* [STUDY TEXT]
== Segment start ==

It's been a rollercoaster two weeks since the Pennsylvania primary. This diary is just a sharing of some honest thoughts from me, an unapologetic Hillary supporter. I'm not trying to change anyone's mind on anything, just looking to see what other people are feeling behind the "official" story.
Today just felt so wrong. I can't quite place why, so I'm writing a bit in a stream-of-consciousness style. By all pre-April 22 standards, Hillary didn't do bad at all. In fact, she legitimately did overperform. Two weeks ago, I remember after the PA primary finished, some TV pundits gestured to the map and said "we reconvene again in two weeks for Indiana and North Carolina!"
I got a pit in my stomach. It occurred to me that we were very likely to see a narrow loss in Indiana and a blow-out loss in North Carolina. I knew West Virginia and Kentucky would help patch things bigtime afterwards but worried that losing Indiana and NC would end her string of high profile wins. All spring, I knew North Carolina was bad news. I'd seen the polls and knew that while Hillary tended to perform her final poll averages in most states, the polls in the deep South tended to drastically underestimate Obama support. I genuinely figured it would be like RCP average finishes at +18% Obama and then the result would be +30% Obama, making it close to Virginia and Georgia. I knew it wouldn't be quite as bad as VA or GA so in my gut I shaved a few Obama points off (30% instead of 35%) but still thought it would be just awful. I also knew North Carolina had a huge growing population and a mixed primary, meaning deep down I expected and feared a 350,000 popular vote boost to Obama.

== Segment end ==

* [THE DATA]
== Segment start ==

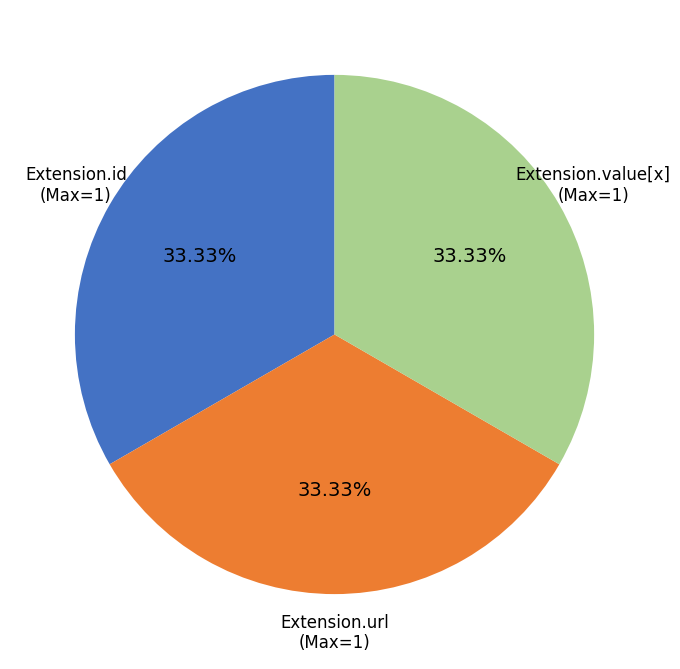

How many slices are in this pie chart?

3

== Segment end ==

* [EXERCISES TO COMPLETE]
A: In the primary diary, how large a popular vote boost to Obama in North Carolina did the writer fear?
B: Extend the primary diary past its final sentence, keeping the writer's voice.

* [REPLIES]
A: A 350,000 popular vote boost.

B:
I also thought, on April 22, that Hillary might lose Indiana. When we look at a set of polls, we digest them in a way where we mix them somewhat with what we know about the state's past voting behavior, its demographics, and some other things. So the result is a lot more art than science; it's not scientifically possible to predict races. I thought to myself, "Damn. I think Hillary's in real danger of losing Indiana by 5 points."
So fast forward to today. Hillary wins Indiana by 2%. Obama's margin in North Carolina is less than half of what he accumulated in neighboring Virginia and Georgia. If you told me this on April 22, I would have been elated. "Yay! The big North Carolina monster is off the map and she managed that crucial split decision and won the 'tie-breaker' in Indiana!"
So that happened.
But it felt so awful. The whole night. Really.
I guess I figured months ago that the big NC loss was a foregone conclusion so all eyes would be on Indiana. Instead, the whole evening, all I heard about was Obama's glamorous "decisive" victory in North Carolina. He gave a spectacular speech where he seemed reinvigorated. As a partisan, of course I felt better when my candidate's opponent seemed frustrated, tired, and annoyed. But his speech was really good. His energy was on. I found him likable and frankly I ususally don't.
In Hillary's Pennsylvania speech she used a line to the effect of "this election isn't about me. This isn't my victory. This is YOUR victory." It was an incredible line.
And there it was. Again. But this time in Obama's speech. And since his victory was declared first, he set the agenda by saying it first. When Hillary used the same line in her speech, it looked like she was just copying Obama, even though it was her line.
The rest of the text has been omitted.